Somaliland is unrecognized de jure but treated de facto as a state by those who prefer truth to diplomatic fiction. Taiwan maintains representative offices. Denmark sustains development channels from Hargeisa. Kenya holds a liaison mission. The UAE invested in Berbera Port, transforming it into a logistics node with strategic effect. And military cooperation – including deployment of systems supplied by a third state under approved end-user terms – underscores a deeper reality: the world behaves as if Somaliland is a state. Only the paperwork is missing.

Between an Iranian proxy in Yemen and a Turkish proxy in Somalia, Somaliland is the last intact coastline on this corridor not yet pulled into someone else’s strategic design.

This is where Israel enters the equation in ways often overlooked. Berbera, unlike Mogadishu, is not a platform for Turkish ambitions but for regional balance. It is there that counter-Houthi maritime awareness has strengthened, and where partners have deployed Israeli-manufactured early-warning systems – acquired by a third state and moved there with explicit Israeli approval. Principle matters more than specifications: Israeli-origin capabilities do not shift theatres without policy behind them. When Israel authorizes third-party basing, it signals something larger than commerce – a strategic map drawn with intent.

Recognizing Somaliland is not theory but timing and strategic clarity. The longer the international system rewards Somalia’s model – ports sold, coastlines leased, statehood outsourced – the more it fuels proxies, dependency and revisionist reach. Backing Somaliland means backing the only model in the Horn where stability comes from institutions, not patrons. The real question is how long the fiction of non-recognition can last before it exacts a price across the Red Sea corridor.
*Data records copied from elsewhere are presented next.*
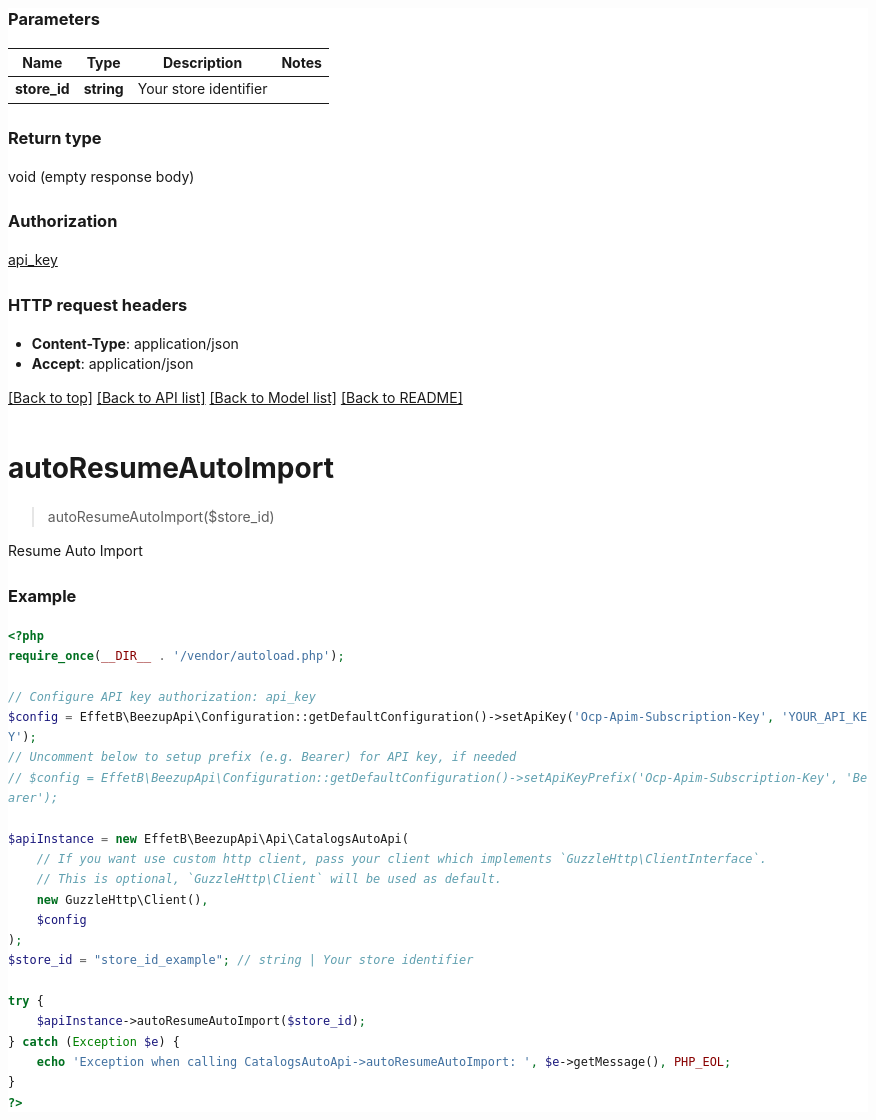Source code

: ### Parameters

Name | Type | Description  | Notes
------------- | ------------- | ------------- | -------------
 **store_id** | **string**| Your store identifier |

### Return type

void (empty response body)

### Authorization

[api_key](../../README.md#api_key)

### HTTP request headers

 - **Content-Type**: application/json
 - **Accept**: application/json

[[Back to top]](#) [[Back to API list]](../../README.md#documentation-for-api-endpoints) [[Back to Model list]](../../README.md#documentation-for-models) [[Back to README]](../../README.md)

# **autoResumeAutoImport**
> autoResumeAutoImport($store_id)

Resume Auto Import

### Example
```php
<?php
require_once(__DIR__ . '/vendor/autoload.php');

// Configure API key authorization: api_key
$config = EffetB\BeezupApi\Configuration::getDefaultConfiguration()->setApiKey('Ocp-Apim-Subscription-Key', 'YOUR_API_KEY');
// Uncomment below to setup prefix (e.g. Bearer) for API key, if needed
// $config = EffetB\BeezupApi\Configuration::getDefaultConfiguration()->setApiKeyPrefix('Ocp-Apim-Subscription-Key', 'Bearer');

$apiInstance = new EffetB\BeezupApi\Api\CatalogsAutoApi(
    // If you want use custom http client, pass your client which implements `GuzzleHttp\ClientInterface`.
    // This is optional, `GuzzleHttp\Client` will be used as default.
    new GuzzleHttp\Client(),
    $config
);
$store_id = "store_id_example"; // string | Your store identifier

try {
    $apiInstance->autoResumeAutoImport($store_id);
} catch (Exception $e) {
    echo 'Exception when calling CatalogsAutoApi->autoResumeAutoImport: ', $e->getMessage(), PHP_EOL;
}
?>
```
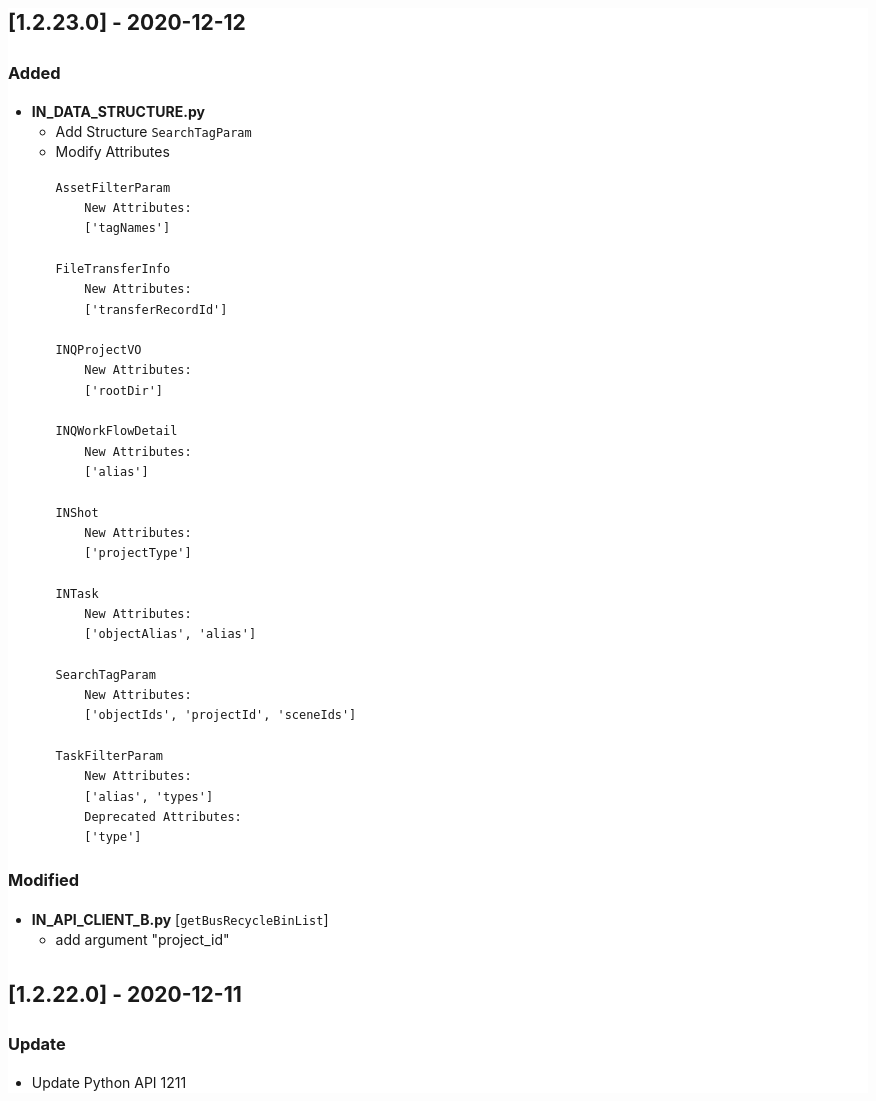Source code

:## [1.2.23.0] - 2020-12-12

### Added

* **IN_DATA_STRUCTURE.py**
  * Add Structure `SearchTagParam`
  * Modify Attributes
    ```
    AssetFilterParam
        New Attributes:
        ['tagNames']

    FileTransferInfo
        New Attributes:
        ['transferRecordId']

    INQProjectVO
        New Attributes:
        ['rootDir']

    INQWorkFlowDetail
        New Attributes:
        ['alias']

    INShot
        New Attributes:
        ['projectType']

    INTask
        New Attributes:
        ['objectAlias', 'alias']

    SearchTagParam
        New Attributes:
        ['objectIds', 'projectId', 'sceneIds']

    TaskFilterParam
        New Attributes:
        ['alias', 'types']
        Deprecated Attributes:
        ['type']
    ```

### Modified

* **IN_API_CLIENT_B.py** [`getBusRecycleBinList`]
  * add argument "project_id"

## [1.2.22.0] - 2020-12-11

### Update

* Update Python API 1211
The choice is stark. Either Ankara’s second geography settles into the Red Sea corridor unnoticed, or the Horn’s democratic coastline is strengthened before silence becomes strategy and strategy becomes fact. Israel has aligned its map to this reality. Others must choose whether to face it early or answer it later on Ankara’s terms. The corridor does not wait for hesitation – it rewards those who understand the moment first.